There are 22 different states on the Mediterranean—only seven of them are members of the European Union. The risk is that the sea is be reduced to a res nullius, a ‘tragedy of the commons’. At Slow Fish, we intend to pre-empt the issues on the agenda at the upcoming G7 Environment Ministers Meeting in Bologna. We believe, in fact, that it is necessary to intervene. To do so we have to think on a continental scale, paying careful attention to words that have yet to enter the political lexicon.
‘Europe expects it of us,’ goes the often-tiresome mantra, but there’s also a Europe that ‘expects’ something other than what we have grown used to hearing on the news.
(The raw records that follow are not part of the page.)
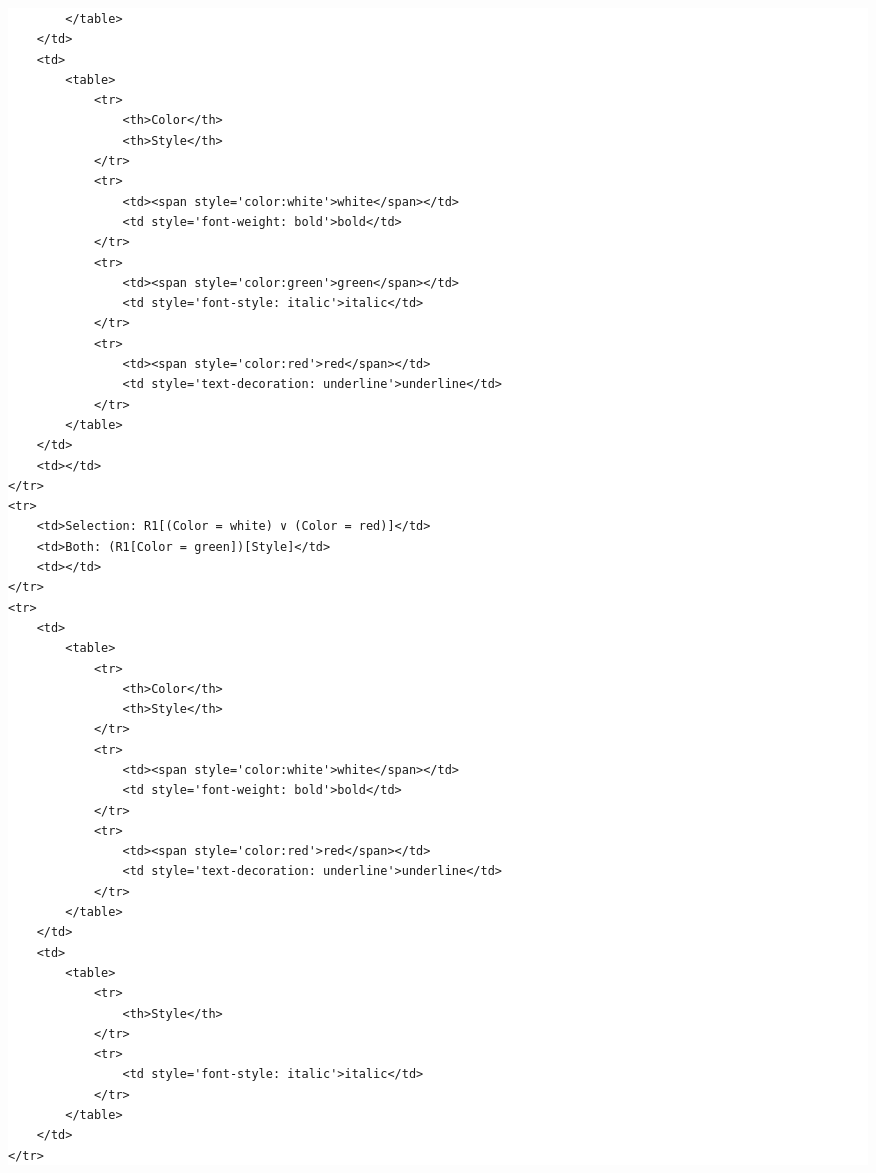             </table>
        </td>
        <td>
            <table>
                <tr>
                    <th>Color</th>
                    <th>Style</th>
                </tr>
                <tr>
                    <td><span style='color:white'>white</span></td>
                    <td style='font-weight: bold'>bold</td>
                </tr>
                <tr>
                    <td><span style='color:green'>green</span></td>
                    <td style='font-style: italic'>italic</td>
                </tr>
                <tr>
                    <td><span style='color:red'>red</span></td>
                    <td style='text-decoration: underline'>underline</td>
                </tr>
            </table>
        </td>
        <td></td>
    </tr>
    <tr>
        <td>Selection: R1[(Color = white) ∨ (Color = red)]</td>
        <td>Both: (R1[Color = green])[Style]</td>
        <td></td>
    </tr>
    <tr>
        <td>
            <table>
                <tr>
                    <th>Color</th>
                    <th>Style</th>
                </tr>
                <tr>
                    <td><span style='color:white'>white</span></td>
                    <td style='font-weight: bold'>bold</td>
                </tr>
                <tr>
                    <td><span style='color:red'>red</span></td>
                    <td style='text-decoration: underline'>underline</td>
                </tr>
            </table>
        </td>
        <td>
            <table>
                <tr>
                    <th>Style</th>
                </tr>
                <tr>
                    <td style='font-style: italic'>italic</td>
                </tr>
            </table>
        </td>
    </tr>
</table>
This is the case of the Marine Strategy; a set of environmental policies developed to monitor and ensure the quality of water according to certain parameters.
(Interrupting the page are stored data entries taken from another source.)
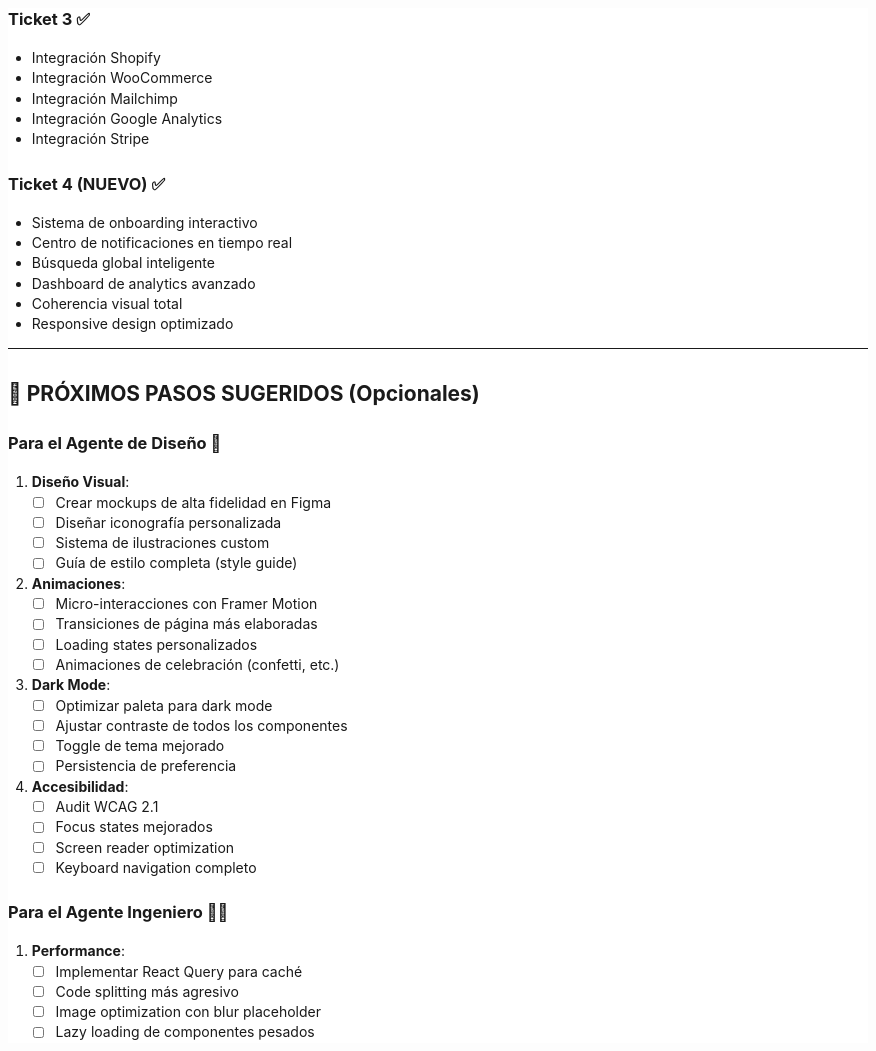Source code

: ### Ticket 3 ✅
- Integración Shopify
- Integración WooCommerce
- Integración Mailchimp
- Integración Google Analytics
- Integración Stripe

### Ticket 4 (NUEVO) ✅
- Sistema de onboarding interactivo
- Centro de notificaciones en tiempo real
- Búsqueda global inteligente
- Dashboard de analytics avanzado
- Coherencia visual total
- Responsive design optimizado

---

## 📝 PRÓXIMOS PASOS SUGERIDOS (Opcionales)

### Para el Agente de Diseño 🎨

1. **Diseño Visual**:
   - [ ] Crear mockups de alta fidelidad en Figma
   - [ ] Diseñar iconografía personalizada
   - [ ] Sistema de ilustraciones custom
   - [ ] Guía de estilo completa (style guide)

2. **Animaciones**:
   - [ ] Micro-interacciones con Framer Motion
   - [ ] Transiciones de página más elaboradas
   - [ ] Loading states personalizados
   - [ ] Animaciones de celebración (confetti, etc.)

3. **Dark Mode**:
   - [ ] Optimizar paleta para dark mode
   - [ ] Ajustar contraste de todos los componentes
   - [ ] Toggle de tema mejorado
   - [ ] Persistencia de preferencia

4. **Accesibilidad**:
   - [ ] Audit WCAG 2.1
   - [ ] Focus states mejorados
   - [ ] Screen reader optimization
   - [ ] Keyboard navigation completo

### Para el Agente Ingeniero 👨‍💻

1. **Performance**:
   - [ ] Implementar React Query para caché
   - [ ] Code splitting más agresivo
   - [ ] Image optimization con blur placeholder
   - [ ] Lazy loading de componentes pesados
Everything began with the Marine Strategy Framework Directive 2008/56/EC issued by the European Parliament and the Council, adopted in Italy with Legislative Decree 190 in 2010.
The Directive seeks to deliver the environmental pillar of future maritime policy for the European Union and sets Member States the target of achieving a ‘good environmental status’ (GES) for their waters by 2020. Each state thus has to implement a strategy involving a preparation phase and a program of measures for each marine region or sub region.
By ‘good environmental status’ we mean the capacity to preserve the ecological diversity and vitality of the seas and oceans by maintaining the use of the marine environment at a sustainable level. To enable states to achieve this target, the directive also established eleven descriptors for determining the conditions of good environmental status.
So how has the political and administrative machine moved to date? “Italy has done its bit so far,” says Silvio Greco, marine biologist and member of the work group set up by the Ministry of the Environment to address Italy’s marine strategy, “with conviction and a sizable investment of resources.”
To pursue conservation and impact mitigation policies it will be necessary to wait for all the results of ongoing fact-finding, but according to Greco, who is also the president of the Slow Fish Scientific Committee, it is already possible to identify some of the interventions needed. “A law to reduce packaging is unavoidable if we are to manage the waste cycle virtuously.” he says, “But it would also be useful to think in terms of a ban on the use of microplastics in creams and toothpastes.”
If national policy is making itself felt, coordination on a broader scale is not always that smooth. As Greco points out, 21 different states look onto the Mediterranean but only seven of them are members of the European Union.
The risk, therefore, is that the sea is going to be reduced to res nullius and that no one will take responsibility for this ‘tragedy of the commons,’ the latest of many. The alarm is tied, above all, to global warming, especially insofar as there is no way of finding clear signs of crisis in water, and even where this is possible it is often hard to make them out. “We realize that a forest is suffering from acid rain because we see the burnt leaves, but in the sea it’s much more difficult to grasp the effects the climate has. One of the alarm signals is the huge proliferation of jellyfish in our waters, a phenomenon that is no longer cyclical but constant.”
Yet there is no shortage of events to provide food for thought: “The dry spell we have experienced over the last few months, for example, is as much an emergency for the sea as it is for the countryside: small fish such as anchovies and sardines don’t reproduce without fresh water. Without a sufficient flow of fresh water from the Po or the Ebro, say, these species are the first to suffer especially since the Mediterranean is a very salty sea.”
“For all these reasons,” concludes Greco, “at Slow Fish we intend to anticipate the issues that will be discussed at the upcoming G7 Environment Ministers Meeting in Bologna. We believe, in fact, that it is necessary to intervene and that to do so we have to think on a continental scale, paying careful attention to words that have yet to enter the political agenda.”